What did Reznor do that is so smart?

1. He spread the campaign across many platforms — a network of websites, but also t-shirts, the cd itself, USB drives left in bathrooms at shows — and many of those platforms were not on the internet. By hooking into live audiences and t-shirt wearers, he directly targeted his fans’ offline social networks, which he wove seamlessly into online communities. He recognized that his audience is found on the internet and also hanging out wearing t-shirts with their friends, and his strategy recognized the overlaps between those networks and used each to enhance the other.

2. He crossed genres by getting fans to engage with a record the way they have been engaging with many television shows. Writing a concept album isn’t new, but making it an alternate reality game (ARG) that people could really play is. He developed a (semi)coherent narrative whole into which the pieces fit like puzzles. It echoes Lonely Girl and Blair Witch Project as well in that it set up web sites that gave just enough to make people want to actively seek out more.

3. He took full advantage of people’s sociability. Unravelling the story depends on social engagement. At the very least, the people who found the USB drives had to be socially oriented enough to leak the songs they contained. But people also had to tell each other about the sites. And more importantly, in order to really piece the story together, they have to collaborate. It reminds me a lot of watching Twin Peaks in 1990 and reading alt.tv.twinpeaks and trying to collaboratively solve the crime (or Lost today). In those cases and in this one, there is so much ambiguity in the ‘narrative’ that everyone can develop a theory of their own, which makes it much more fun to have access to other people’s ideas and perspectives as well.

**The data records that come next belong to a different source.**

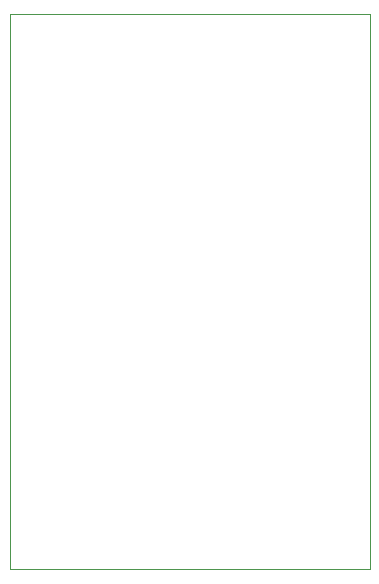
<source format=gm1>
%TF.GenerationSoftware,KiCad,Pcbnew,(5.1.12)-1*%
%TF.CreationDate,2022-02-13T14:19:26+09:00*%
%TF.ProjectId,IRButton,49524275-7474-46f6-9e2e-6b696361645f,rev?*%
%TF.SameCoordinates,Original*%
%TF.FileFunction,Profile,NP*%
%FSLAX46Y46*%
G04 Gerber Fmt 4.6, Leading zero omitted, Abs format (unit mm)*
G04 Created by KiCad (PCBNEW (5.1.12)-1) date 2022-02-13 14:19:26*
%MOMM*%
%LPD*%
G01*
G04 APERTURE LIST*
%TA.AperFunction,Profile*%
%ADD10C,0.100000*%
%TD*%
G04 APERTURE END LIST*
D10*
X73660000Y-76200000D02*
X73660000Y-123190000D01*
X43180000Y-76200000D02*
X73660000Y-76200000D01*
X43180000Y-123190000D02*
X43180000Y-76200000D01*
X73660000Y-123190000D02*
X43180000Y-123190000D01*
M02*

</source>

4. He figured out new ways to do things. CDs that change color? Cool! USB drives in bathrooms? Clever! Cryptic quasi-religious armageddonesque websites? Neat-o. But next time a band leaves a digital form of a leaked song in a club or a concert hall what will people say? “Nine Inch Nails rip off, how lame.”

Having the vision to see a complete and novel project, figure out how to leak and distribute that vision throughout the fan base, and doing it as well as he did requires smarts, no doubt about it. But he also had some other things going for him, not least of which was an already present huge loyal fan base with a long history of building online community around his productions.

Short story? Great campaign but very hard to replicate, especially for bands without a fan base who’s already got a strong sense of what you’re all about. But there are some clear lessons: Use multiple interconnected platforms, including material ones that connect offline activity back to the internet, give fans clues to piece together that they’ll piece better together, understand and work the fact that fans have friends they like to talk to on and offline, and think way outside the box about distribution channels for your message. Word of warning: avoid Lite Brite displays.